Engloutie dans une matière fileuse proche de celle du peintre alpestre italien Giovanni Segantini, les images que crée Christian Hidaka évoquent les récits de Marco Polo. Elles racontent un paysage japonais, de vapeurs et de calme fantomatique, et en même temps une scène de la pré-renaissance italienne, ses associations de pastels roses, son tempérament au cordeau.

Dans Moutain Factories, un réseau de rochers escarpés partage l’espace d’une vallée avec de grands dégradés de couleur se déployant suivant un geste qui pourrait être celui d’un laveur de carreaux. À l’intérieur du paysage cette planéité invasive nivèle le panorama. Telle une brume de crème fouettée, elle semble s’être élevée parmi les montagnes pour engloutir toutes traces de formes physiques en rejoignant le ciel. Inversement, dès lors que l’on prend le geste abstrait pour point de départ, on a le sentiment qu’il est progressivement contaminé par une maladie de peau en formation où naît un paysage moutonnant de crevasses et d’accidents.

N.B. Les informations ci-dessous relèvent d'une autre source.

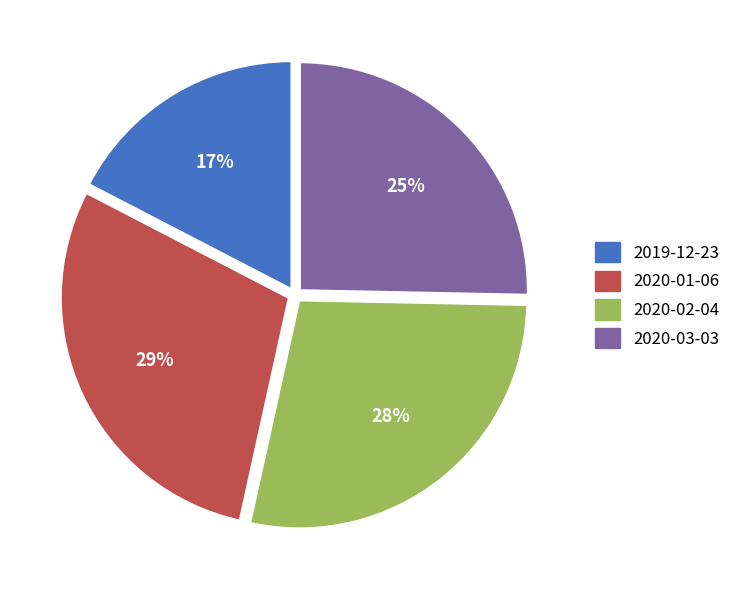

Is there a majority slice in this chart?

No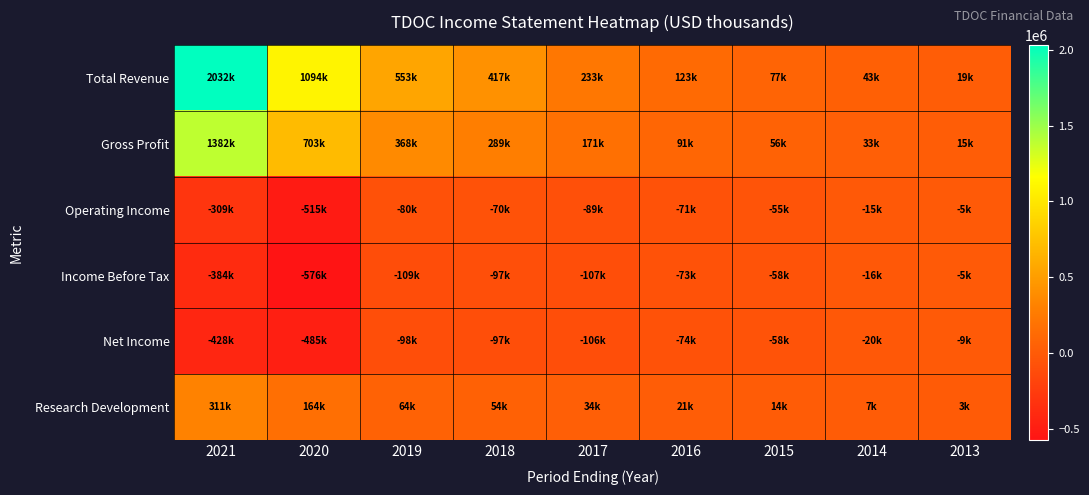

What is the difference between the highest and lowest values at 2013?

29700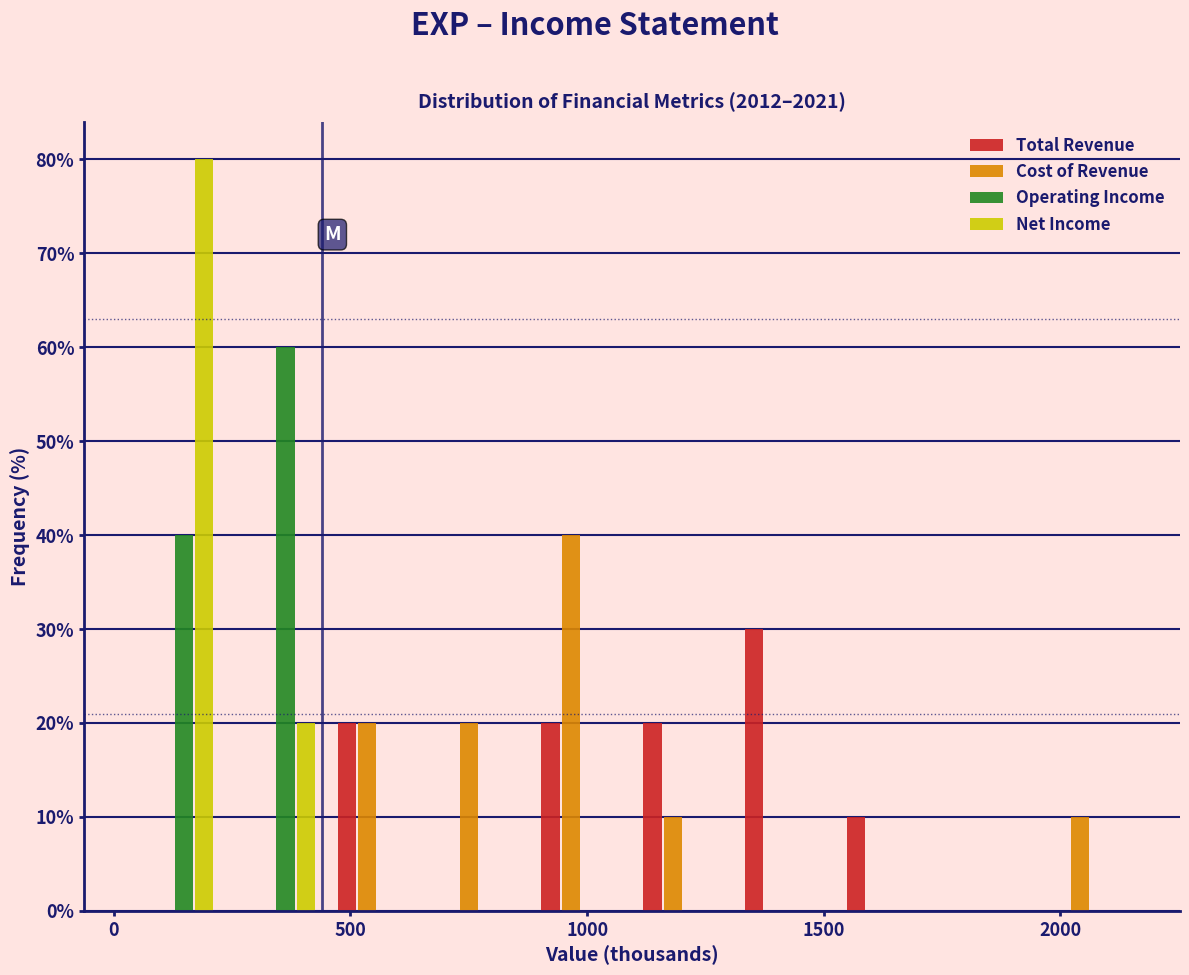

In the Operating Income series, which range on the x-axis has the tallest bar?

250 to 450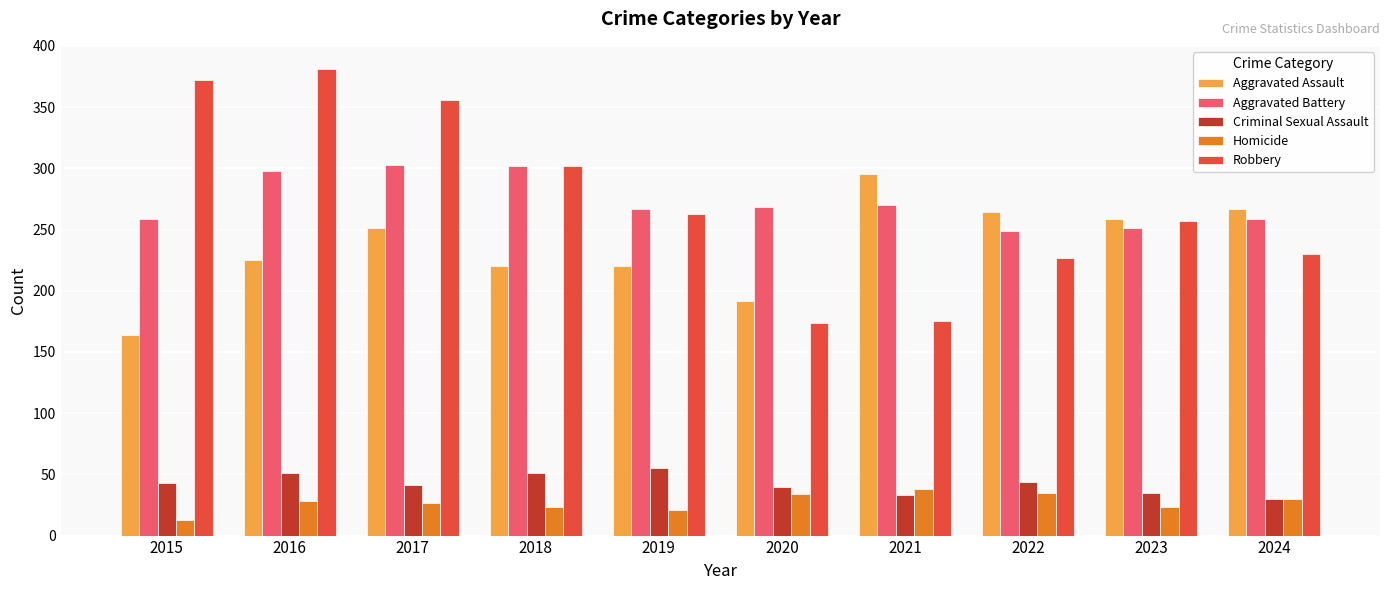

Read the Homicide value at 2022.

35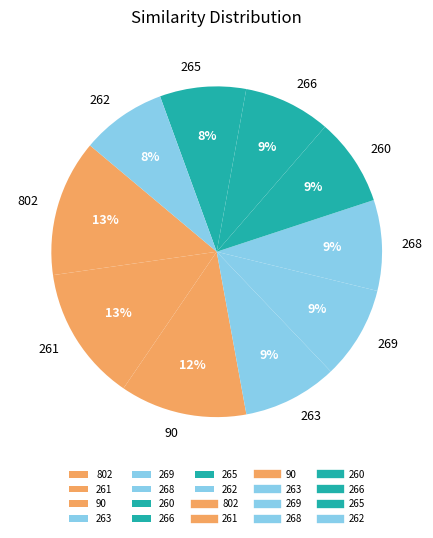

How many slices are in this pie chart?

10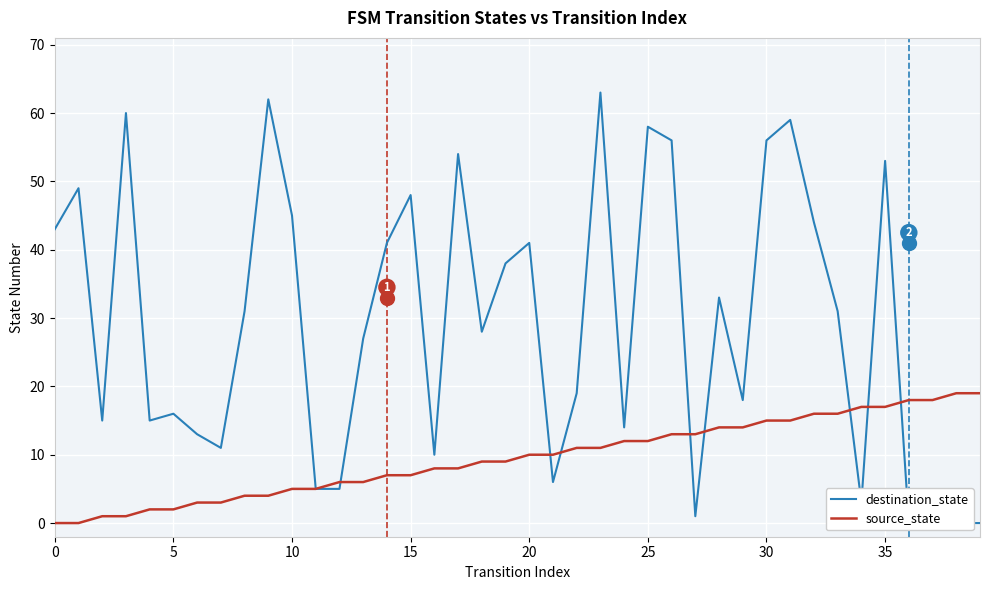

What is the sum of all source_state values?

380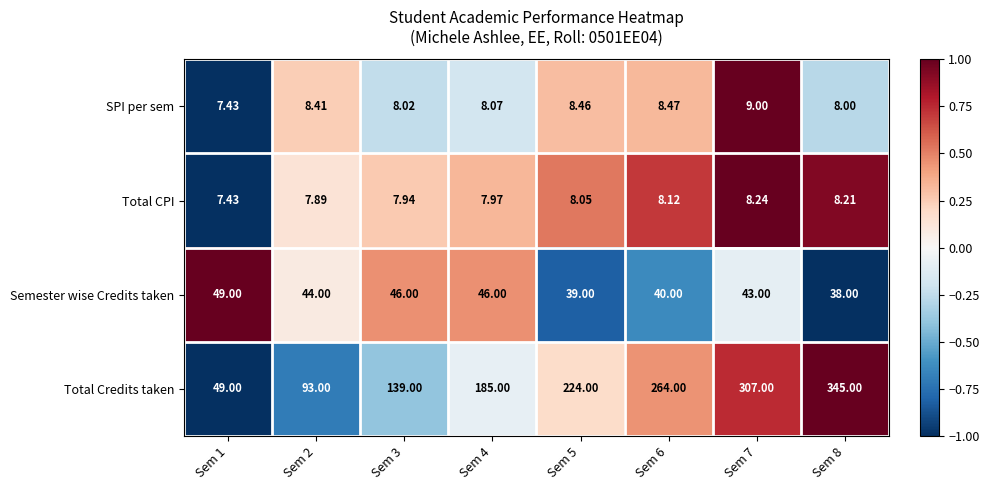

Which series has the largest range (max minus min)?

Total Credits taken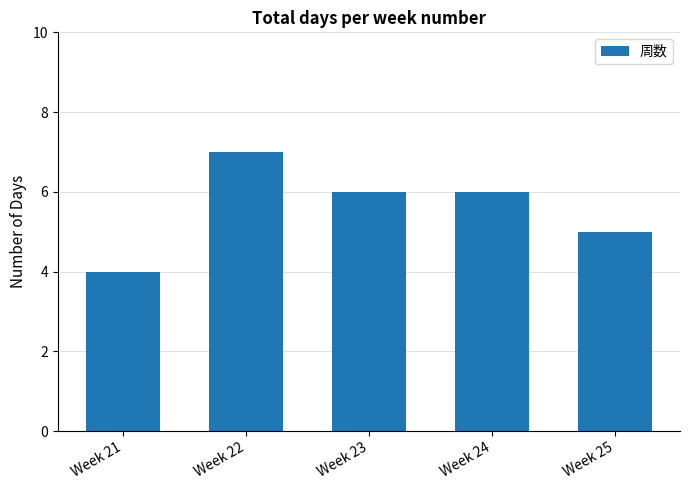

Approximately how many times larger is the value at Week 24 compared to Week 25?

1.2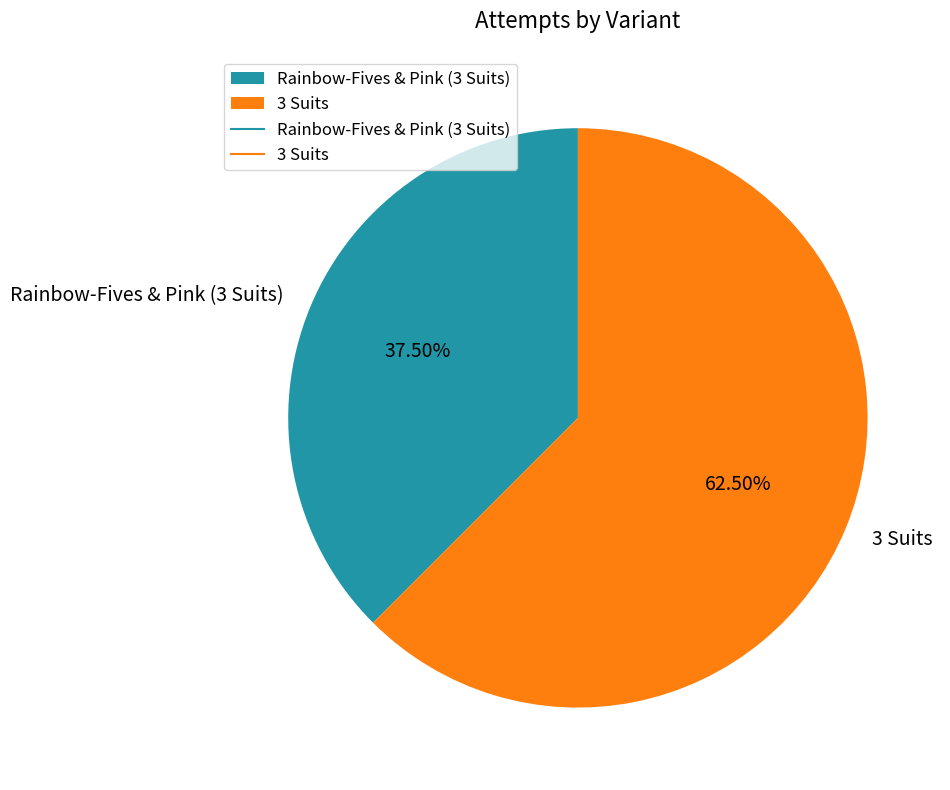

Do Rainbow-Fives & Pink (3 Suits) and 3 Suits together represent more than half of the pie?

Yes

L’enjeu de ces confrontations silencieuses presque ontologique est toujours de comprendre comment la géométrie arbitre le monde et comment cet arbitrage est toujours faussé par le cours des choses. Même à l’arrêt, alors que l’architecture a remplacé le paysage dans des tableaux tels que Tricorn et Blue House, la peinture de Christian Hidaka parvient à exprimer ce lent mouvement perpétuel qui relie la plénitude à la complexité.  Ici la géométrie est mise à l’épreuve par les traces de sa propre construction qu’elle laisse derrière elle. La perspective, en tant qu’implacable moment de mise au carreau, uniformise et transforme l’image en abstraction. Les parallèles se succèdent et transformant tout ce qu’elles traversent en petits carrés, en losanges et en triangles. Néanmoins subsistent quelques figures hiératiques – quelques-unes choisi parmi les meneurs de chèvres, les porteuses d’eau et les arlequins à la guitare qui arriment la comédie à la réalité. Elles ne sont pas déplaçables, mais incapables de s’entendre ; preuve que la raison abstraite ne peut être que peuplée, et que celui-ci ne peut être que fragmenté.